Daraus ließen sich dann auch Anhaltspunkte für personalisierte Werbung gewinnen. Kukharenkos Vision für diese Zukunft sieht dann so aus: „Stellen Sie sich vor, Sie gehen in einen Supermarkt und prüfen eine Kaffeemaschine, kaufen sie aber nicht. In ein paar Tagen könnten Sie eine Internet-Anzeige des gleichen Artikels mit einem Rabatt angezeigt bekommen oder Sie erhalten eine persönliche Nachricht über Social Media mit relevanten Informationen über solche Produkte“, sagt er.

Für viele Menschen ist das eher bedrohlich.

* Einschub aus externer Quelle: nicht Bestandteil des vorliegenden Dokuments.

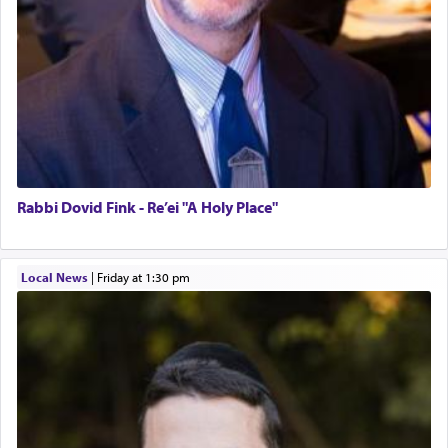
Rabbi Dovid Fink - Re’ei "A Holy Place"
Local News
|
Friday at 1:30 pm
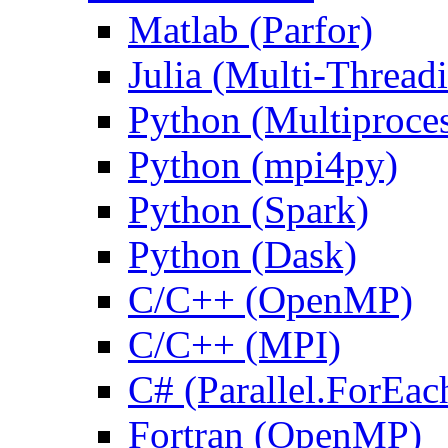
Matlab (Parfor)
Julia (Multi-Thread
Python (Multiproce
Python (mpi4py)
Python (Spark)
Python (Dask)
C/C++ (OpenMP)
C/C++ (MPI)
C# (Parallel.ForEac
Fortran (OpenMP)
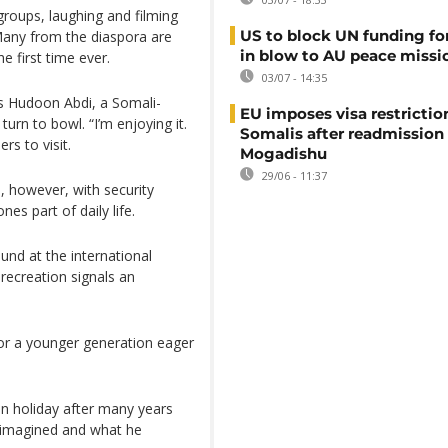
roups, laughing and filming
US to block UN funding fo
Many from the diaspora are
in blow to AU peace missi
he first time ever.
03/07 - 14:35
ys Hudoon Abdi, a Somali-
EU imposes visa restrictio
urn to bowl. “I’m enjoying it.
Somalis after readmission
rs to visit.
Mogadishu
29/06 - 11:37
, however, with security
es part of daily life.
nd at the international
r recreation signals an
or a younger generation eager
n holiday after many years
 imagined and what he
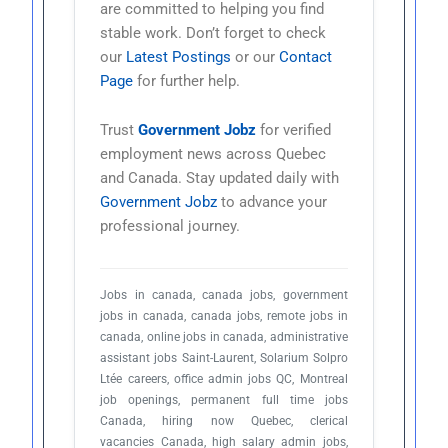
are committed to helping you find
stable work. Don’t forget to check
our
Latest Postings
or our
Contact
Page
for further help.
Trust
Government Jobz
for verified
employment news across Quebec
and Canada. Stay updated daily with
Government Jobz
to advance your
professional journey.
Jobs in canada, canada jobs, government
jobs in canada, canada jobs, remote jobs in
canada, online jobs in canada, administrative
assistant jobs Saint-Laurent, Solarium Solpro
Ltée careers, office admin jobs QC, Montreal
job openings, permanent full time jobs
Canada, hiring now Quebec, clerical
vacancies Canada, high salary admin jobs,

In Deutschland sind nicht nur technische und rechtliche Hürden zu nehmen. Bislang verhindert der Datenschutz, dass staatliche Organe routinemäßig Zugriff auf private Bilddaten haben. Die Technologien zur Gesichtserkennung stoßen hierzulande auf große Skepsis. Entsprechend negativ war das Echo auf Versuche der Supermarktkette Real und der Post, Gesichtserkennung zu verwenden, um Kunden auf Bildschirmen maßgeschneiderte Werbung zu zeigen. 

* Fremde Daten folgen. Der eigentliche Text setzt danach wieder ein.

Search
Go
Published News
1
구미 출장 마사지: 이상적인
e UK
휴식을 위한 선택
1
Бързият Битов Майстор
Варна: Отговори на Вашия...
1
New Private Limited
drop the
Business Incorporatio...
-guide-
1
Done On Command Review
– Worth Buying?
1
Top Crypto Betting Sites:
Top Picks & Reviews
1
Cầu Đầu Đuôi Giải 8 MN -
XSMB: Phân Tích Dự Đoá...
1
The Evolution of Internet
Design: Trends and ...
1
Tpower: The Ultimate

2016 führte Real in 41 Supermärkten ein Pilotprojekt durch, das aber nach Protesten und Anzeigen eingestellt wurde. Viele empfinden die Überwachung im Supermarkt als Eingriff in ihren persönlichen Gestaltungsbereich. Diesen Eingriff lehnen nach einer repräsentativen Umfrage der Verbraucherzentrale Nord­rhein-West­falen von 2017 mehr als drei Viertel der Befragten ab. Auch waren vier von fünf Befragten besorgt, dass über Gesichtserkennung unbemerkt Daten über sie gesammelt würden, über die sie keine Kontrolle hätten. Zwei Drittel der Befragten sahen darin einen Grund, den betreffenden Supermarkt zu meiden. An der Befragung nahmen rund 1100 Internetnutzer vom jungen Erwachsenen bis zum Ruheständler teil.